Task directions: In the data below, copy without change every line from the one containing "genus: Asphodelus" through the one containing "genus: Vanessa", including both of those lines.

Data for the task:
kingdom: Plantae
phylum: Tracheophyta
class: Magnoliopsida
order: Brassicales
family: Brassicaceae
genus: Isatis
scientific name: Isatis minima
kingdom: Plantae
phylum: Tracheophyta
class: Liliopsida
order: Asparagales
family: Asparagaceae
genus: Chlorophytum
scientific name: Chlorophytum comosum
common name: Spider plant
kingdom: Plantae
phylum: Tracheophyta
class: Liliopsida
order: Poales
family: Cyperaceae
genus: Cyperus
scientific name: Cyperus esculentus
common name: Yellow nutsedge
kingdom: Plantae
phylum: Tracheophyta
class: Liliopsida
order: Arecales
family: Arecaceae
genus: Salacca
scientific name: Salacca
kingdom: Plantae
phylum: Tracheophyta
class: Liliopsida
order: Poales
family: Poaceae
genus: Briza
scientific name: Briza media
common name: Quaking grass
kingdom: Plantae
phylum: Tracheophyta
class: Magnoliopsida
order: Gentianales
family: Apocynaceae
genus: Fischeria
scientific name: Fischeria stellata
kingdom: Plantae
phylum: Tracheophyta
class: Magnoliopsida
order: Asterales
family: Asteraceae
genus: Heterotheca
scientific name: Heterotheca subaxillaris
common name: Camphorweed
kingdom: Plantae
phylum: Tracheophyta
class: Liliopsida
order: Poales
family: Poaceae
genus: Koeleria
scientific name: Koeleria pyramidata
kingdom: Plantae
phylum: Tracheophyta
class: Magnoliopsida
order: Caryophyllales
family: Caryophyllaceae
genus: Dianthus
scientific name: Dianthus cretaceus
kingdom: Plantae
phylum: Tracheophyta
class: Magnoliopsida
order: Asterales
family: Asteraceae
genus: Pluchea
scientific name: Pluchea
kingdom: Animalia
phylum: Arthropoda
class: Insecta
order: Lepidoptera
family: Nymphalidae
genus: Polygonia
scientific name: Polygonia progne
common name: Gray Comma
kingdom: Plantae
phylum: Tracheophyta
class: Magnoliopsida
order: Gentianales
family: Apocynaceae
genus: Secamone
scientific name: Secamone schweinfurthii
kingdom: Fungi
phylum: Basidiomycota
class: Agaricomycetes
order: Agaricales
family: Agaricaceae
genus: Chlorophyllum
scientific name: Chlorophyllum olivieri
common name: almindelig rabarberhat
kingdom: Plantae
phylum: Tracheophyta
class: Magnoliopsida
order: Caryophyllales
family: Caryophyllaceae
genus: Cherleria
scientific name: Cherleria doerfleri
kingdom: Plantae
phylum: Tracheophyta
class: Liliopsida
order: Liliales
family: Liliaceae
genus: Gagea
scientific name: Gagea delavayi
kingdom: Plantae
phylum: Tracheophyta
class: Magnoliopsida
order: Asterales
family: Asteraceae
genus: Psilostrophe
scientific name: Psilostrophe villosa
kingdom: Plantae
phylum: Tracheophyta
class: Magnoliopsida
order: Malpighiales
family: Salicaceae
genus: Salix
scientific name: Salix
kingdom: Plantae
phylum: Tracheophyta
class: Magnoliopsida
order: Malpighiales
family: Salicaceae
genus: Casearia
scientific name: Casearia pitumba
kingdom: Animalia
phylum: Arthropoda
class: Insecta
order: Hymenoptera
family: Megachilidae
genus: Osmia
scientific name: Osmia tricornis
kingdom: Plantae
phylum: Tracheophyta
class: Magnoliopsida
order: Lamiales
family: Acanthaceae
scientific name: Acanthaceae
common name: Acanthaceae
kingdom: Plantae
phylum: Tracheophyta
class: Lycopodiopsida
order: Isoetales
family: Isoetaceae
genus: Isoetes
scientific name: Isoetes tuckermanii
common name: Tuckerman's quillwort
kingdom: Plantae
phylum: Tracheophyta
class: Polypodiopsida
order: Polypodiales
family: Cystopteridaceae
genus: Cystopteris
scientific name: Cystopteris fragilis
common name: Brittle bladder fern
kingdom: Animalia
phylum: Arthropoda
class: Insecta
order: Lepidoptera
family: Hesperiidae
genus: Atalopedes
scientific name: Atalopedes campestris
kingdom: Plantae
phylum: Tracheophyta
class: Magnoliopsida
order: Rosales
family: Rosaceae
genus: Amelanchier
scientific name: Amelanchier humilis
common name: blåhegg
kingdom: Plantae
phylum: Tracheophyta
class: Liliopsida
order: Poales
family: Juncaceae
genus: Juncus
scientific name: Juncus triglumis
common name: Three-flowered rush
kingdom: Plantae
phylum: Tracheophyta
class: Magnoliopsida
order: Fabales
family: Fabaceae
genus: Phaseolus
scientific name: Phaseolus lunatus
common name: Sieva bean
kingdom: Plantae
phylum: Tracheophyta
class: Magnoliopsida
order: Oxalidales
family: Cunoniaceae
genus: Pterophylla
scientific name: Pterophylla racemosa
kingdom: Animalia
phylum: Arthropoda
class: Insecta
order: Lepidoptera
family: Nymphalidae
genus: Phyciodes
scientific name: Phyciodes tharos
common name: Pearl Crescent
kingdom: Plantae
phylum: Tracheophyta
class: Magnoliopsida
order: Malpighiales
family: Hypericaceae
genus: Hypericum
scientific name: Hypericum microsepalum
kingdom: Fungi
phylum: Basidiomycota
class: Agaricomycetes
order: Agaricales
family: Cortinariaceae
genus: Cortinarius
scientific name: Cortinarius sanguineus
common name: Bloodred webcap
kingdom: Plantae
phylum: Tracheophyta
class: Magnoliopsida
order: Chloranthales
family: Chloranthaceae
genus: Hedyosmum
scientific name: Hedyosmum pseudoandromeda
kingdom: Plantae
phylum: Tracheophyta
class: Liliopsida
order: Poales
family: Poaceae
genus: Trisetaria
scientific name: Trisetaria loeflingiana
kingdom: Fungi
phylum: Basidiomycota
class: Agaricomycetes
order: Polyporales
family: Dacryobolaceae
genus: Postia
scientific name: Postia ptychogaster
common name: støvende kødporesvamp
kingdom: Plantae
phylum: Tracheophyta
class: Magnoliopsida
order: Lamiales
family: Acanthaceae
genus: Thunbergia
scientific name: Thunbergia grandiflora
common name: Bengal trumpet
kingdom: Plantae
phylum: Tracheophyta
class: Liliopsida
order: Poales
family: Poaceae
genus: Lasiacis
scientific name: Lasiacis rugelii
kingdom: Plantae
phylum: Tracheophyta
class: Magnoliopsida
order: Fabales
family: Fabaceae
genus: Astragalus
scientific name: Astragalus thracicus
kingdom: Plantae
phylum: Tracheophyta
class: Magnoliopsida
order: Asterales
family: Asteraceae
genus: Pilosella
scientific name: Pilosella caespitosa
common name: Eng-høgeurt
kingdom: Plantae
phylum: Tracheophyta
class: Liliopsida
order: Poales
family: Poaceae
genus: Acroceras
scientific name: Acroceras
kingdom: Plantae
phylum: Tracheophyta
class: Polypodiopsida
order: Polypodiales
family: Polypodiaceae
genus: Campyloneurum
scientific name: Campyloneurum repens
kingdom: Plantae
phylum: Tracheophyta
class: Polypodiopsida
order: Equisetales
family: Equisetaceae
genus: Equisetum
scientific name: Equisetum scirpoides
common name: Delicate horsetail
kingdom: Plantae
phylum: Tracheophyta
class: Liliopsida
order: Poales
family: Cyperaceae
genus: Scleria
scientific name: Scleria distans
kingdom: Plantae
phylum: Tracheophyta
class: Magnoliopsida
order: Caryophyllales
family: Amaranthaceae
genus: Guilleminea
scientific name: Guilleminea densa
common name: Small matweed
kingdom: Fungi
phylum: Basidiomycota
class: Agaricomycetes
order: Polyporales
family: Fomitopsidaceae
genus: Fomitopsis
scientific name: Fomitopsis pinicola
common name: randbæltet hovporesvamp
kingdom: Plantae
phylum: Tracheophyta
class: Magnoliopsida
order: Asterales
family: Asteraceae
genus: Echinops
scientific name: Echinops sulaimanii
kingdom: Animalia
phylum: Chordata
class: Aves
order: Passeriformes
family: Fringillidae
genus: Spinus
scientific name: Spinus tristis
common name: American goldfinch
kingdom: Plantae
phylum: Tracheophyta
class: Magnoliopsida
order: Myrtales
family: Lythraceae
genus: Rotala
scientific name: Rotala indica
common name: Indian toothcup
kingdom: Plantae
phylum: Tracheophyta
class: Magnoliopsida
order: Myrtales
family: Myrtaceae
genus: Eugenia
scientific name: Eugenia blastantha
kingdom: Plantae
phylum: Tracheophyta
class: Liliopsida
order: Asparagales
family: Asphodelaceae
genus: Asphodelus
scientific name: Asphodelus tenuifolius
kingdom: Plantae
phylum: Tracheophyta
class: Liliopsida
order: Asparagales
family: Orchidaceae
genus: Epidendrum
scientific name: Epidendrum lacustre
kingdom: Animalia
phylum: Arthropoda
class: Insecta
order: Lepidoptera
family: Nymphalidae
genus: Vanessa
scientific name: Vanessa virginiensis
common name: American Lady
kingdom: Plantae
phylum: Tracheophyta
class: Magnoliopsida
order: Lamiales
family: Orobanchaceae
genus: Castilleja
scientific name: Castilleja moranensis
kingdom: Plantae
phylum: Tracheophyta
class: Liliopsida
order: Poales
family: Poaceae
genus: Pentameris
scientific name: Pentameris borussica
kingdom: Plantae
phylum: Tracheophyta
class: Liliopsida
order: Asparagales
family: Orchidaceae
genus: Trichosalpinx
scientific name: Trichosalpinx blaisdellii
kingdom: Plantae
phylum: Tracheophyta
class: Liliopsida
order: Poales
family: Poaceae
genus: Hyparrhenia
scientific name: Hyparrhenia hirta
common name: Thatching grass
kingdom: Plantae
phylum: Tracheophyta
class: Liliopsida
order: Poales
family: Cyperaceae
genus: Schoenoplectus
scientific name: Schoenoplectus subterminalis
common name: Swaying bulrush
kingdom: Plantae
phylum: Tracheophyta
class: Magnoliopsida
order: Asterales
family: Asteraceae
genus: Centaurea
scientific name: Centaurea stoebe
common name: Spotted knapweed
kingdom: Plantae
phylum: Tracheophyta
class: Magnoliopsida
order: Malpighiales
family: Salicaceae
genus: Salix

Task result:
genus: Asphodelus
scientific name: Asphodelus tenuifolius
kingdom: Plantae
phylum: Tracheophyta
class: Liliopsida
order: Asparagales
family: Orchidaceae
genus: Epidendrum
scientific name: Epidendrum lacustre
kingdom: Animalia
phylum: Arthropoda
class: Insecta
order: Lepidoptera
family: Nymphalidae
genus: Vanessa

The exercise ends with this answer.